Tahun Baru, Protokol Kesehatan dan Liburan Warga

protokol-kesehatan

Protokol kesehatan adalah dua kata yang diucapkan serangkai. Tiba-tiba saja menjadi sesuatu yang sering sekali didengar. Kalau ada yang cuek nggak mau dengar, pasti banyak menemukannya di banyak tulisan. Rasanya nggak ada tempat bagi kita sembunyi agar tidak mendengar atau membaca tentang protokol kesehatan.

Tahun baru yang baru lewat dua hari lalu, saya sengaja menyibukkan diri di atas roda kendaraan. Memang berniat tidak ngupdate blog atau membuat artikel lainnya. Lha wong tahun baru. Saya sadar, ini masih dalam pandemi Covid-19.

Jalanan sepi, ramai namun sangat jauh dibandingkan dengan hari biasa. Banyak toko dan tempat usaha tutup. Di rumah saja, imbauan tersebut agaknya sejalan dengan program pemerintah yaitu menjaga protokol kesehatan.
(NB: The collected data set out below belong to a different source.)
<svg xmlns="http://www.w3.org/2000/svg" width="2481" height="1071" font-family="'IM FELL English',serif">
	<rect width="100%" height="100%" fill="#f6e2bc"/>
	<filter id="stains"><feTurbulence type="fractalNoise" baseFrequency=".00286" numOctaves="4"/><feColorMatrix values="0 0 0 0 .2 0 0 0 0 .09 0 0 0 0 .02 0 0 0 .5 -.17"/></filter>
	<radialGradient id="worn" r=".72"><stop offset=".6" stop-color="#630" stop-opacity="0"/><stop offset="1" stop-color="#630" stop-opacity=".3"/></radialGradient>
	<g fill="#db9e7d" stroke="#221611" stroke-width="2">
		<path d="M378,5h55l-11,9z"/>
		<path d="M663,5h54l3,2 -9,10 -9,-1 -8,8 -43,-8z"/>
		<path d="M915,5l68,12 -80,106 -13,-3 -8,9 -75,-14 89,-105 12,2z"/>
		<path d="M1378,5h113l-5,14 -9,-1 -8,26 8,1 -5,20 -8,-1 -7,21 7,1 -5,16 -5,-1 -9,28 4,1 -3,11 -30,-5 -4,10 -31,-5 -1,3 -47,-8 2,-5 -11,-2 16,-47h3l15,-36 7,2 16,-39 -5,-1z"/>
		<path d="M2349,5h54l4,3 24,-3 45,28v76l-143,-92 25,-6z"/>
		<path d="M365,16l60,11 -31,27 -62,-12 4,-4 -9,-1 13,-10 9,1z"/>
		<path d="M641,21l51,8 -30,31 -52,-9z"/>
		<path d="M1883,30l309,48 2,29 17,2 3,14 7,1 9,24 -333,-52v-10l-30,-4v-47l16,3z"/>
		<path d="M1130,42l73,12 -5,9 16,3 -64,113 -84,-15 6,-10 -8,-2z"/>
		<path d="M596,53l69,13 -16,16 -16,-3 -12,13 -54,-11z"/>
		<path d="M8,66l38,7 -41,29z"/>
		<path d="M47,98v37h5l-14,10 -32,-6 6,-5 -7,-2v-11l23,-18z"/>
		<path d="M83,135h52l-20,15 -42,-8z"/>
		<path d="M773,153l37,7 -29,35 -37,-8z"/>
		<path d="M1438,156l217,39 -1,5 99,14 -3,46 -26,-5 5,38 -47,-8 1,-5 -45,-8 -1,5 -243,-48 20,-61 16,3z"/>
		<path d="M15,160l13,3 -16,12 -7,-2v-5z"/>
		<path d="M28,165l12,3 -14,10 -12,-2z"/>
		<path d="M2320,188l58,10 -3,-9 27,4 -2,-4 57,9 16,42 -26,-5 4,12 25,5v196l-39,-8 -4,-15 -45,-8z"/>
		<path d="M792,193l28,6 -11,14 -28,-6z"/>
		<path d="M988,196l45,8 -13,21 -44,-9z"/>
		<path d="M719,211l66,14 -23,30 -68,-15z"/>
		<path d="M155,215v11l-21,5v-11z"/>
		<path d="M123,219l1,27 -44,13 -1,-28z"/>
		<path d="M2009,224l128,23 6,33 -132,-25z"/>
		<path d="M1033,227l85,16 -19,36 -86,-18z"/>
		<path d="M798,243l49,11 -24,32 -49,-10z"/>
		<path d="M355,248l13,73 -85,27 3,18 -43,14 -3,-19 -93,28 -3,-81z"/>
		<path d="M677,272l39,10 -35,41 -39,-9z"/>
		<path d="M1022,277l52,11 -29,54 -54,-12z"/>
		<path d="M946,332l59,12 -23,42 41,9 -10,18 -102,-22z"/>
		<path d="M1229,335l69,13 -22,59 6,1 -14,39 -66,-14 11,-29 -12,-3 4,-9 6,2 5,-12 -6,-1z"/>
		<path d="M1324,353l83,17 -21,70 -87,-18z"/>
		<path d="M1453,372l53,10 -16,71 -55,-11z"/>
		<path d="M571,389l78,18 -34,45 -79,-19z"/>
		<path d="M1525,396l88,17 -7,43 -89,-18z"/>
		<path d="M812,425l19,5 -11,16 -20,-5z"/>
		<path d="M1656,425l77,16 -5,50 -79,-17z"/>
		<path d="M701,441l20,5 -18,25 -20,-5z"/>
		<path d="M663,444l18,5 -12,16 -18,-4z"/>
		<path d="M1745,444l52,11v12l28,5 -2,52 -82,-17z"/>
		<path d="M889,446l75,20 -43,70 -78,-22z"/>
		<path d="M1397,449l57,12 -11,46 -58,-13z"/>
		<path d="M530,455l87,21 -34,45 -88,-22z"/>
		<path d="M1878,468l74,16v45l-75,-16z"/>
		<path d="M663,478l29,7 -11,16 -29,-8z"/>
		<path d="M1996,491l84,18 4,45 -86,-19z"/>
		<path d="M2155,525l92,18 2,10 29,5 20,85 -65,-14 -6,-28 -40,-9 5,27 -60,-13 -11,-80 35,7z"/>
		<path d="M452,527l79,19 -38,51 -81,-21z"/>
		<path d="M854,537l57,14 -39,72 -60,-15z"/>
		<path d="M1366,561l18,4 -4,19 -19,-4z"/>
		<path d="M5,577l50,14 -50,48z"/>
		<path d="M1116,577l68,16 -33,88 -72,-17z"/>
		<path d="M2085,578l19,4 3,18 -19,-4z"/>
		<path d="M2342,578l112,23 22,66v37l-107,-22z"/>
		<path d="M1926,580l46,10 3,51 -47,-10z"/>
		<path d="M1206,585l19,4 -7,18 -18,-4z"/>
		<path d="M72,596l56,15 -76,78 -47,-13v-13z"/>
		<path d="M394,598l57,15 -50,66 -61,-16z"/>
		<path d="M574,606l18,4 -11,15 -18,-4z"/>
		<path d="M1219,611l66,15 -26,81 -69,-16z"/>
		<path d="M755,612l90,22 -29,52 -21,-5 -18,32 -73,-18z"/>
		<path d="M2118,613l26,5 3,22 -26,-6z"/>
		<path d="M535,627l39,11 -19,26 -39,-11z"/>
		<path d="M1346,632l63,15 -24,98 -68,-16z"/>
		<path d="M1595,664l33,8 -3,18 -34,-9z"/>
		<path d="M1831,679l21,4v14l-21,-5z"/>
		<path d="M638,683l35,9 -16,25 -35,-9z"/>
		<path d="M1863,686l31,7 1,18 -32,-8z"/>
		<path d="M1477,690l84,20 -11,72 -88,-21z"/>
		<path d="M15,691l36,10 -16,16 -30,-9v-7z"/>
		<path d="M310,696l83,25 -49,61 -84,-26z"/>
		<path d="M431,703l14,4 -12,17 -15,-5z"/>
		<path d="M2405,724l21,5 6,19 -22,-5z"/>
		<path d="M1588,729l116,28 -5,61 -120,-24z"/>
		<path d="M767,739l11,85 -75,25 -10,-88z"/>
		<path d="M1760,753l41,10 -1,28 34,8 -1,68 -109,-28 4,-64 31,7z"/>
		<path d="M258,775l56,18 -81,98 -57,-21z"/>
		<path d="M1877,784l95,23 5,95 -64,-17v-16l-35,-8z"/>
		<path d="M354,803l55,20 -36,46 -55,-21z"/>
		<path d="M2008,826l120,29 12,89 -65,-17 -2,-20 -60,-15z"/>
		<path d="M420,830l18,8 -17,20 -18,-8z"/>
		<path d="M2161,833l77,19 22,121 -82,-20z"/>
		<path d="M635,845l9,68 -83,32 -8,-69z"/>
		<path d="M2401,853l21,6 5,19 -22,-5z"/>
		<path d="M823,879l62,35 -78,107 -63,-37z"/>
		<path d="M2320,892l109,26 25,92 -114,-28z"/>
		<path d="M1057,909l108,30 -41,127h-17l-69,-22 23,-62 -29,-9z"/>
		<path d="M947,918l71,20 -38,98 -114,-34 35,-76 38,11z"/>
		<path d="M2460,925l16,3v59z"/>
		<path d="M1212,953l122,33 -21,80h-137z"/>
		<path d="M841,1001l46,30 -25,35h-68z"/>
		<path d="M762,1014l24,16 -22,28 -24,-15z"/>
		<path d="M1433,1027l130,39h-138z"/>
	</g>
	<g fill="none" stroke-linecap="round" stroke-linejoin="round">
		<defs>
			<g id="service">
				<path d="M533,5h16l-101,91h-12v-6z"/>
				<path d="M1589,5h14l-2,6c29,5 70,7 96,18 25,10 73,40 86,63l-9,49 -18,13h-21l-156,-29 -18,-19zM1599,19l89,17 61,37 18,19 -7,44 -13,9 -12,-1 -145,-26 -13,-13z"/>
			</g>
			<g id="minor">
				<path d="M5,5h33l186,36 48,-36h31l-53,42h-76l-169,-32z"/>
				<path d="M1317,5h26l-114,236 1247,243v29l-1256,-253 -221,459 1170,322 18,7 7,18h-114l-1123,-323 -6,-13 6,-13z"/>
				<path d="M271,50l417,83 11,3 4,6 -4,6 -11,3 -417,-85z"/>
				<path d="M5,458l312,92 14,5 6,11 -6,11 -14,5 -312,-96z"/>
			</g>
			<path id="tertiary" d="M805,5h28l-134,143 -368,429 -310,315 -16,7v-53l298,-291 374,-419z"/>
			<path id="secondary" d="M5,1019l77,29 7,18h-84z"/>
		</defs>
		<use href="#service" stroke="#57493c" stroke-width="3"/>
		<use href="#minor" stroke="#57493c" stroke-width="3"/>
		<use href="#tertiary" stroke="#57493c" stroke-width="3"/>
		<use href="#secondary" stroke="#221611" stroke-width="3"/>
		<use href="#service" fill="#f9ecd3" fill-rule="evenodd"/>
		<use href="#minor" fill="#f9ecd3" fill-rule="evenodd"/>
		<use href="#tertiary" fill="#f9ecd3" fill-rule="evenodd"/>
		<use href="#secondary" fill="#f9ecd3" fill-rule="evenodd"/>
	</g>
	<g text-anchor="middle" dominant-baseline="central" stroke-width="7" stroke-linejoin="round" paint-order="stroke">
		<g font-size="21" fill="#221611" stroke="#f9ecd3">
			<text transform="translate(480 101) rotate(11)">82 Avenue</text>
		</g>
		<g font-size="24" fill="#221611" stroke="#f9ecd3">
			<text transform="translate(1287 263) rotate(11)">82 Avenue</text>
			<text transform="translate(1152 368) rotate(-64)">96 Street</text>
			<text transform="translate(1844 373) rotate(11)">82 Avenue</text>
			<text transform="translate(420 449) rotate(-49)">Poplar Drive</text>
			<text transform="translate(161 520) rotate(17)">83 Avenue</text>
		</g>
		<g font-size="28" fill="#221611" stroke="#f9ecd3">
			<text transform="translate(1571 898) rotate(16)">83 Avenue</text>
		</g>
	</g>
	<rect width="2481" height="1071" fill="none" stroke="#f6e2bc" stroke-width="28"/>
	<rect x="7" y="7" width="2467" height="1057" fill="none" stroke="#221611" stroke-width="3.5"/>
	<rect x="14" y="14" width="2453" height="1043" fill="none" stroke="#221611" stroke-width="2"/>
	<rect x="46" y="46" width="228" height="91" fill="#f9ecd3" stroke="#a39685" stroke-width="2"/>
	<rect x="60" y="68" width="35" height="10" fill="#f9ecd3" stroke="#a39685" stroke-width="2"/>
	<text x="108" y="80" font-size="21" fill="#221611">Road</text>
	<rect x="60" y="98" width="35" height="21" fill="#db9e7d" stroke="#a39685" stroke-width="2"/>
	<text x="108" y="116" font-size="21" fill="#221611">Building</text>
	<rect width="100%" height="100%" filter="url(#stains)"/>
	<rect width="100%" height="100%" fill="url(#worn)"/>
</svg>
Sebenarnya mengikti protokol kesehatan itu bukan sesuatu yang sulit kalau mau menerapkannya sungguh-sungguh. 

Langkah yang kini diyakini di seluruh dunia saat ini adalah disiplin menggunakan masker saat beraktivitas, rajin mencuci tangan dengan sabun dan air mengalir serta menjaga jarak alias sosial distancing.

Salah satu penelitian di Texas A&M University, University of Texas, University of California, dan California Institute of Technology menjadi pertimbangan apakah menjaga protokol kesehatan ada gunanya untuk mencegah corona?

Penelitian mereka membandingkan kasus infeksi Covid-19 di Italia dan New York sebelum dan sesudah kebijakan wajib menggunakan masker.

Hasil penelitian para ahli lalu diterbitkan di Proceedings of the National Academy of Sciences, menyatakan masker efektif mencegah infeksi virus corona di dua kota itu ketimbang kebijakan lockdown.

Lebih gampangnya dibilang begini, masker bisa mencegah lebih dari 78.000 kasus Covid-19 di Italia pada 6 April-9 Mei 2020, dan lebih dari 66.000 kasus Covid-19 di New York pada 17 April-9 Mei 2020.

"Pakai masker saat di luar rumah dengan cara yang benar dan merupakan cara paling efektif untuk mencegah penularan virus corona antarmanusia," ungkap penelitian tersebut.

Agar lebih efektif, peneliti juga menyebut penggunaan masker di ruang publik perlu ditunjang praktik jaga jarak aman, disiplin karantina, dan pelacakan kontak dari pasien positif Covid-19.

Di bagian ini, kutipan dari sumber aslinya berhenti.